Durante muito tempo, o mobiliário das melhores casas de São Paulo, sem falar em escritórios e edifícios públicos, foi produzido nos ateliês do Liceu. Mesas, sofás, armários, guarda-roupas, estantes, lustres, corrimãos, grades - tudo o Liceu produzia, com sua marca inconfundível de bom gosto e qualidade. Este artigo mesmo, que o leitor está tendo a paciência de ler, foi escrito numa escrivaninha de madeira de lei, produzida no Liceu há mais de 80 anos, por encomenda de um diretor de banco. Depois de ter servido a esse banqueiro e ter passado por um escritório de engenharia, acabou chegando às mãos deste modesto escrevinhador.
O trabalho de entalhe da porta da Catedral de São Paulo foi inteiramente executado no Liceu. Igualmente o foram as ferragens e lustres do Teatro Municipal. Também a estátua do Duque de Caxias, na Praça Princesa Isabel, foi modelada e fundida no Liceu, num laborioso trabalho que durou vários anos.
O Liceu é uma entidade privada, sem fins lucrativos, e nunca cobrou qualquer tipo de mensalidade dos alunos. Para manter o ensino profissionalizante gratuito, desde princípios do último século existe uma empresa comercial, a LAO Indústria, que tem como objetivo arrecadar fundos para o Liceu.
Essa empresa se tornou muito forte, especialmente na produção de hidrômetros e medidores de gás - artigos que passou a vender para todo o Brasil e para muitos países da América Latina.
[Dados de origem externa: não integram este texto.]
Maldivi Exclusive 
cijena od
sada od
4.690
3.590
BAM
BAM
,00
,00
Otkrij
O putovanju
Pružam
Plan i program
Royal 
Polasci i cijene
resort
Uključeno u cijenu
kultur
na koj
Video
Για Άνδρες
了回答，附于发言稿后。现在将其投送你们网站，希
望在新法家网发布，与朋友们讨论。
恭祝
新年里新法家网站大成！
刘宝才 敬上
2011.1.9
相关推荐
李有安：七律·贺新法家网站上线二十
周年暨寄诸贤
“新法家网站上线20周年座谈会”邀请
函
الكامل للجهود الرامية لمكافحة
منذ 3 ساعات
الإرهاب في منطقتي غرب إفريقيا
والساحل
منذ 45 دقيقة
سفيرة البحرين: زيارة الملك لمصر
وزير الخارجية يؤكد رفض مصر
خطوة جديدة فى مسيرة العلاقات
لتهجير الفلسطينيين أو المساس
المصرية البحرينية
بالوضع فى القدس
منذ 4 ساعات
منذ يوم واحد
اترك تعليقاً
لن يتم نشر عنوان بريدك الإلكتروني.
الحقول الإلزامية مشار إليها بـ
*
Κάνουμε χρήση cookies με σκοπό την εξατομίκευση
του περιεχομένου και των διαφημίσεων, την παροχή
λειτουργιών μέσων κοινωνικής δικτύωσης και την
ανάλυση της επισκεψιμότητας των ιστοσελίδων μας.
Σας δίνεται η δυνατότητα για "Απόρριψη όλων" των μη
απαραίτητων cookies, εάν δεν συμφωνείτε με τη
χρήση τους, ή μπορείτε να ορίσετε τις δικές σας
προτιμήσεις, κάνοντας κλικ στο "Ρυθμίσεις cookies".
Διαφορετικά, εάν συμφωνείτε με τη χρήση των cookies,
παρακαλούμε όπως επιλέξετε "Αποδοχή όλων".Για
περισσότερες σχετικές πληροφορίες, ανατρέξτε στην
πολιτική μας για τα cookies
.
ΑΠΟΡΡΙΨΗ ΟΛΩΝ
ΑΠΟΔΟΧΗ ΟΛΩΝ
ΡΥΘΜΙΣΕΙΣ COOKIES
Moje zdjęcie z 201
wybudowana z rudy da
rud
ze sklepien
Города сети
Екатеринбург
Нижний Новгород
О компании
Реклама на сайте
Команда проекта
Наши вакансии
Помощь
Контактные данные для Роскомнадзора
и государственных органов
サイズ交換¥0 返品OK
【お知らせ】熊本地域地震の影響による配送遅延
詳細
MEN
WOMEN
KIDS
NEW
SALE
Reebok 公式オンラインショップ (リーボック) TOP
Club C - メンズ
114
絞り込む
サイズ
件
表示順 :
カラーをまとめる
As esquadrias de sustentação do MASP, na Av. Paulista, foram produzidas pela LAO, assim como o revestimento de aço do edifício-sede da Petrobrás, no Rio de Janeiro, e muitas peças metálicas do Metrô de São Paulo e dos aeroportos do Rio e de Guarulhos. Quiosques de caixas eletrônicos de bancos também fazem parte da linha de produção da empresa.
As atividades da LAO Indústria garantiram ao Liceu décadas de estabilidade econômica, com o que os cursos gratuitos puderam ser tranquilamente mantidos.
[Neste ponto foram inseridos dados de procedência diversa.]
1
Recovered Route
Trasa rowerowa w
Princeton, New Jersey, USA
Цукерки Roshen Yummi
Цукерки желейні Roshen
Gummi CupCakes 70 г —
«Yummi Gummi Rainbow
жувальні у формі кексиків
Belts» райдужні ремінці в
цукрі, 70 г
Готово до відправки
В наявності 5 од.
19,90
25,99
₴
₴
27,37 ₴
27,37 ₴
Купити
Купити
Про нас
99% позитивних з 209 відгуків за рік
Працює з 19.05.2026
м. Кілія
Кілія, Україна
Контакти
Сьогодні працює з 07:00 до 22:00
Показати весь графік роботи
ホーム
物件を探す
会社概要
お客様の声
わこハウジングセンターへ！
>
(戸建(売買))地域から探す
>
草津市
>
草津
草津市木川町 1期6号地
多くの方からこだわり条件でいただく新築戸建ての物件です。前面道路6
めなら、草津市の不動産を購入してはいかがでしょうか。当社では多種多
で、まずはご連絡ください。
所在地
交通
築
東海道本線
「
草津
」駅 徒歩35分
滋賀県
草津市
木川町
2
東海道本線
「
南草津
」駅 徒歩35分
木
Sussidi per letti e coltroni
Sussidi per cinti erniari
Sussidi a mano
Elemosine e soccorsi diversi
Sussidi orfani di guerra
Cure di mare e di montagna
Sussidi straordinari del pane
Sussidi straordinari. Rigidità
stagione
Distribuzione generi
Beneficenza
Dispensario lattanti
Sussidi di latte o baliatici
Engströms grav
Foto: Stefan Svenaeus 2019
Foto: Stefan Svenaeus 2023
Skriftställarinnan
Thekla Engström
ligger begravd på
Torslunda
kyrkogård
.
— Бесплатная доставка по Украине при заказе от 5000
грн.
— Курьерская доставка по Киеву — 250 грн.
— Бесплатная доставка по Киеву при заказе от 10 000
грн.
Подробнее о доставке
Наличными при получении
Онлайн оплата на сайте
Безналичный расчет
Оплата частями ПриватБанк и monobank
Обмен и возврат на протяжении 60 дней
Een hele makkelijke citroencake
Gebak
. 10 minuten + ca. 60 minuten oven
Desde a última década do século passado, entretanto, uma sucessão de fatores contrários abalou essa estabilidade. De início, a globalização da economia, com a decorrente invasão do mercado por produtos chineses baratos e de péssima qualidade, prejudicou a venda de alguns produtos da LAO. Depois, a mudança de política do Governo no tocante à isenção de impostos para empresas sem fins lucrativos, e um incêndio ocorrido em 2014 também repercutiram de modo muito negativo nas finanças do Liceu, mas não o abateram. Ele prossegue ativo em 2025, focado em sua missão primordial, que é ministrar gratuitamente educação profissional e humana de excelente nível.
Armando Alexandre dos Santos é doutor na área de Filosofia e Letras, membro da Academia Piracicabana de Letras e do IHGP.